Record extracts:
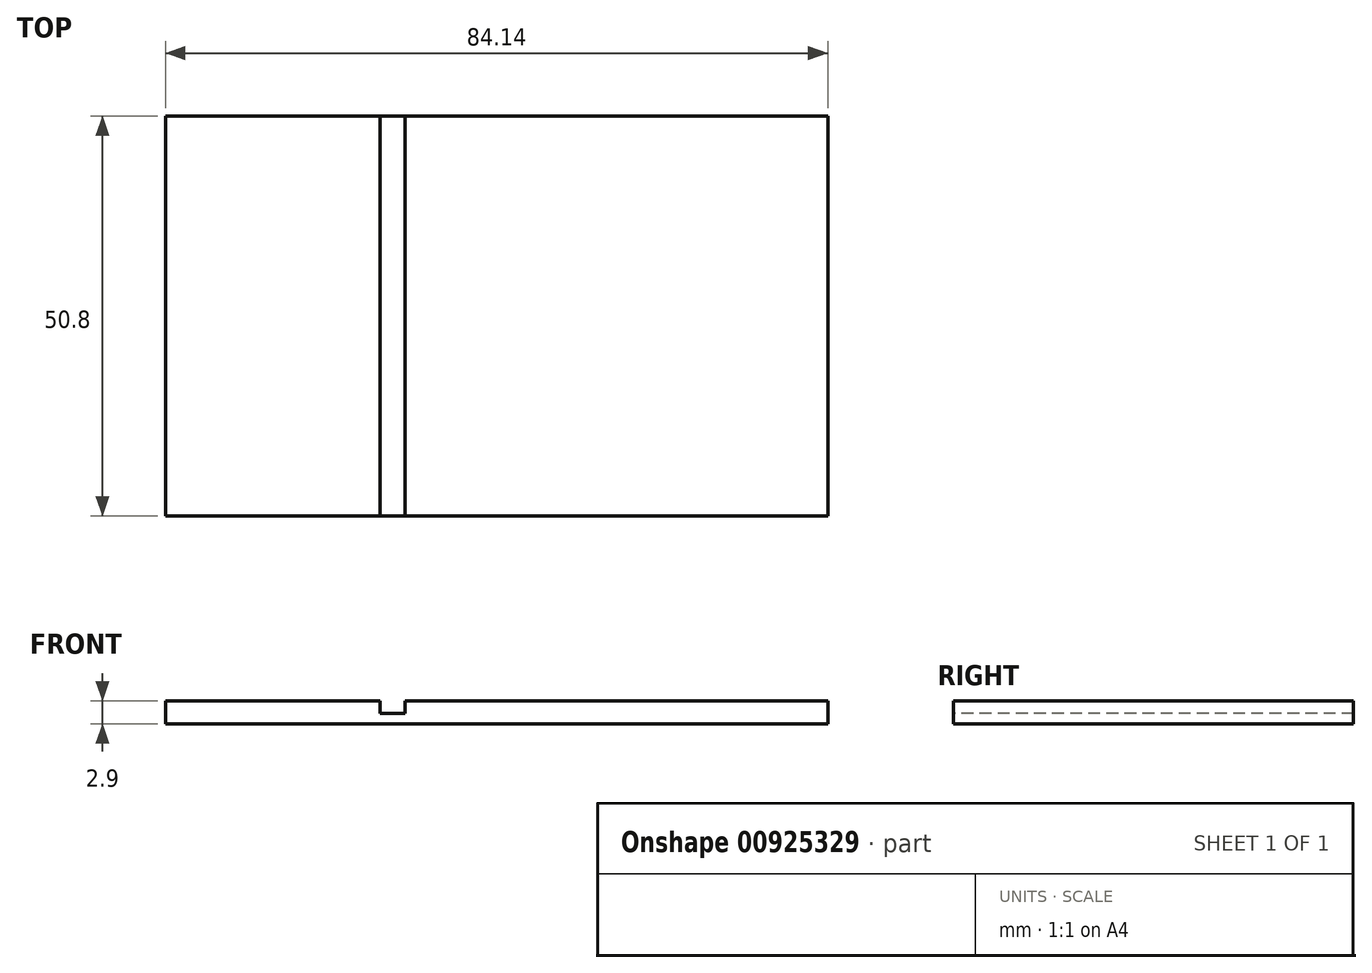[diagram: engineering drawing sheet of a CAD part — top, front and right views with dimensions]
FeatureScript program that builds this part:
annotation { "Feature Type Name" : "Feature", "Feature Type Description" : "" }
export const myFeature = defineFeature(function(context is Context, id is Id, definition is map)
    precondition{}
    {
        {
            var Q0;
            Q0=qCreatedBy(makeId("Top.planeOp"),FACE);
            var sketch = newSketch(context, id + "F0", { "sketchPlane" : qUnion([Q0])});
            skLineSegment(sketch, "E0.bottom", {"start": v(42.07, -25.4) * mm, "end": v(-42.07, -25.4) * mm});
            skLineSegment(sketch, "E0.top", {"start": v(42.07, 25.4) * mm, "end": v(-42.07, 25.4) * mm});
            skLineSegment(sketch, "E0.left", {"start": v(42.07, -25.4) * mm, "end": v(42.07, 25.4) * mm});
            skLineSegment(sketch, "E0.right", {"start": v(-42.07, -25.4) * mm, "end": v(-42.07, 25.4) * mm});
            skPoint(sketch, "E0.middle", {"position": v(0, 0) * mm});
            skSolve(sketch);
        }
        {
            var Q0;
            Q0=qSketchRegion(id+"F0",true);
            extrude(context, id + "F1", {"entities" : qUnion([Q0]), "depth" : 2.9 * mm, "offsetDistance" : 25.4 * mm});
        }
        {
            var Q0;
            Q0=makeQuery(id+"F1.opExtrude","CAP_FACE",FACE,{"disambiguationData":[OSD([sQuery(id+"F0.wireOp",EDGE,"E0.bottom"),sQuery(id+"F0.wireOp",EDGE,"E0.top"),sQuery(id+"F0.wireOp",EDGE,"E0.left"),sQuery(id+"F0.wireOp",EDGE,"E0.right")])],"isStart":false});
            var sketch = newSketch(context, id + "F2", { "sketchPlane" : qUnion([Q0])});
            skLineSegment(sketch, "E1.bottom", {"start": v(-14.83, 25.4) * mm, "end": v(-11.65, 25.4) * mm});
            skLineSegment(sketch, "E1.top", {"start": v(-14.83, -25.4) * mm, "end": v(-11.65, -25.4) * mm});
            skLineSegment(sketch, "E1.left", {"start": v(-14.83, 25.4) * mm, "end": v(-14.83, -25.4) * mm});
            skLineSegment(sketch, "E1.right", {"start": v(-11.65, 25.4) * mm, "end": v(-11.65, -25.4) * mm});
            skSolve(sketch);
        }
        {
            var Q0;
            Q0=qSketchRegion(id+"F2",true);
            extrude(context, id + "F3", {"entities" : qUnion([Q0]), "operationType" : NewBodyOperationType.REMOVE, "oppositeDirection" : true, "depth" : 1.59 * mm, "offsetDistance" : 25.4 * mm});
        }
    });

Task goal:
Pull out each line of the records above that includes the string "depth", copying those lines in full.

Answer to the exercise:
            extrude(context, id + "F1", {"entities" : qUnion([Q0]), "depth" : 2.9 * mm, "offsetDistance" : 25.4 * mm});
            extrude(context, id + "F3", {"entities" : qUnion([Q0]), "operationType" : NewBodyOperationType.REMOVE, "oppositeDirection" : true, "depth" : 1.59 * mm, "offsetDistance" : 25.4 * mm});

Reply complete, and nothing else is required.